▸ ESTRATTO:
+--
La Cina ha appena compiuto un passo decisivo nel campo del volo ipersonico, presentando il primo motore a detonazione obliqua (ODE) che, in una serie di test, ha dimostrato di poter raggiungere una velocità operativa di Mach 16, cioè 16 volte superiore alla barriera del suono.
Dalla Cina un motore a detonazione obliqua di ultima generazione
Testato all’interno del tunnel del vento JF-12 a Pechino, gestito dall’Istituto di Meccanica dell’Accademia Cinese delle Scienze (CAS), il motore in questione è una variante innovativa del tradizionale scramjet, denominato motore a detonazione obliqua.
Stando alla testata internazionale South China Morning Post, questo tipo di motore è progettato per operare a velocità ipersoniche, sfruttando le onde d’urto per migliorare la combustione. Si tratta di un approccio completamente diverso rispetto ai motori scramjet convenzionali, che presentano il rischio di spegnimento della fiamma a velocità estremamente alte.
Grazie a un design che include un’innovativa sporgenza di 5 millimetri nella parete del combustore, gli scienziati sono riusciti a indurre un’esplosione auto-sostenuta alimentata dalle onde d’urto stesse, così da poter raggiungere velocità ancora più alte rispetto a quelle che possono essere raggiunte dagli aerei scramjet.
Inoltre, il combustore è circa l’85% più corto rispetto a quello di un motore scramjet convenzionale, il che non solo riduce il peso complessivo del velivolo, ma promette anche di aumentare la distanza percorribile, migliorando così l’autonomia di volo.
Risultati del test: il motore supera di 16 volte la velocità del suono
Nei test condotti su questo motore, riporta sempre SCMP, i ricercatori hanno individuato dei tassi di combustione 1.000 volte più rapidi rispetto ai comuni motori scramjet. Nonché una capacità operativa dichiarata “tra Mach 6 e Mach 16“. Per la cronaca, la velocità di Mach 16 equivale all’incirca a 19.756 km all’ora.
+--
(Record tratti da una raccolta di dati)

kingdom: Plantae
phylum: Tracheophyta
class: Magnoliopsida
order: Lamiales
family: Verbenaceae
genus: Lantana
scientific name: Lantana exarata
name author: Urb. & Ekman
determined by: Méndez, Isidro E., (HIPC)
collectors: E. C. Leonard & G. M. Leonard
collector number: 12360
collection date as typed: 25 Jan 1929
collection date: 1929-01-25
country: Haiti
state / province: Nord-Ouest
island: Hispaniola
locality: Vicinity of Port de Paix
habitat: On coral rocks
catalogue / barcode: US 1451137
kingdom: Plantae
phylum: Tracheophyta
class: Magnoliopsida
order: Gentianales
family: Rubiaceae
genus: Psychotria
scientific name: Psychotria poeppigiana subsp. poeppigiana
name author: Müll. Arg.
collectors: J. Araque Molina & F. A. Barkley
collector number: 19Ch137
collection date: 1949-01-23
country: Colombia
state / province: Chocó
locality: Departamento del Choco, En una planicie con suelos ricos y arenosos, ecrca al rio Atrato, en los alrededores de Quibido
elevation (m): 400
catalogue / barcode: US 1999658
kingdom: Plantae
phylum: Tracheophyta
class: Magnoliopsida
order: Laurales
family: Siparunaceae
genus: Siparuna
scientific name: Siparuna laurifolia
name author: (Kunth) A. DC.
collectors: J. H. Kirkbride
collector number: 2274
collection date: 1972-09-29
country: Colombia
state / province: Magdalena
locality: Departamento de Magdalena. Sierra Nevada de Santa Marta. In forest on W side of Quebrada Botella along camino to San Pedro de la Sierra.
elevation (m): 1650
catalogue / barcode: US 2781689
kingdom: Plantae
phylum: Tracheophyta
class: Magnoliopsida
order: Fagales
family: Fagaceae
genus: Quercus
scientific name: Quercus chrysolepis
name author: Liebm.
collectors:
+--
▸ CONSEGNA 1:
Nel testo sul motore a detonazione obliqua, di quanto è più corto il combustore rispetto a quello di un motore scramjet convenzionale?
▸ CONSEGNA 2:
Prosegui il testo sul motore a detonazione obliqua, riprendendo subito dopo la sua ultima frase.

▸ RISPOSTA SCRITTA 1:
Circa l'85%.

▸ RISPOSTA SCRITTA 2:
Nel corso degli esperimenti, gli scienziati sono riusciti a sostenere una velocità di Mach 9 per circa 150 metri. Tuttavia, a causa delle limitazioni energetiche, il tunnel del vento JF-12 ha consentito operazioni continuative per soli 50 millisecondi. Nonostante questo intervallo breve, i ricercatori hanno avuto modo di analizzare al meglio il funzionamento del motore, implementando anche nuove soluzioni per ottimizzarne le prestazioni.
Ad esempio, per affrontare le sfide legate ai lunghi ritardi di accensione del carburante (kerosene RP-3), che potrebbero compromettere le performance del motore, gli scienziati cinesi hanno sviluppato una nuova tecnica di compressione. Prima dei test, il carburante è stato riscaldato a temperature estreme di 3.527 gradi Celsius, favorendo una combustione più rapida e stabile. Inoltre, sono stati utilizzati dei supporti a forma di ala per accelerare la diffusione del carburante, migliorando ulteriormente l’efficienza del motore.
Secondo il sito di informazione Interesting Engineering, questa sperimentazione costituisce un importante passo avanti verso l’ambizioso obiettivo della Cina di sviluppare entro il 2030 un velivolo in grado di raggiungere una velocità di Mach 16. Va detto però che il Paese del Dragone non è l’unico in corsa per la realizzazione di tecnologie di volo ipersonico avanzate: anche Stati Uniti e Russia stanno anch’essi sviluppando motori e armi capaci di operare a velocità superiori a Mach 5. Ma il progresso rapido della Cina in questo settore sta attirando crescente attenzione.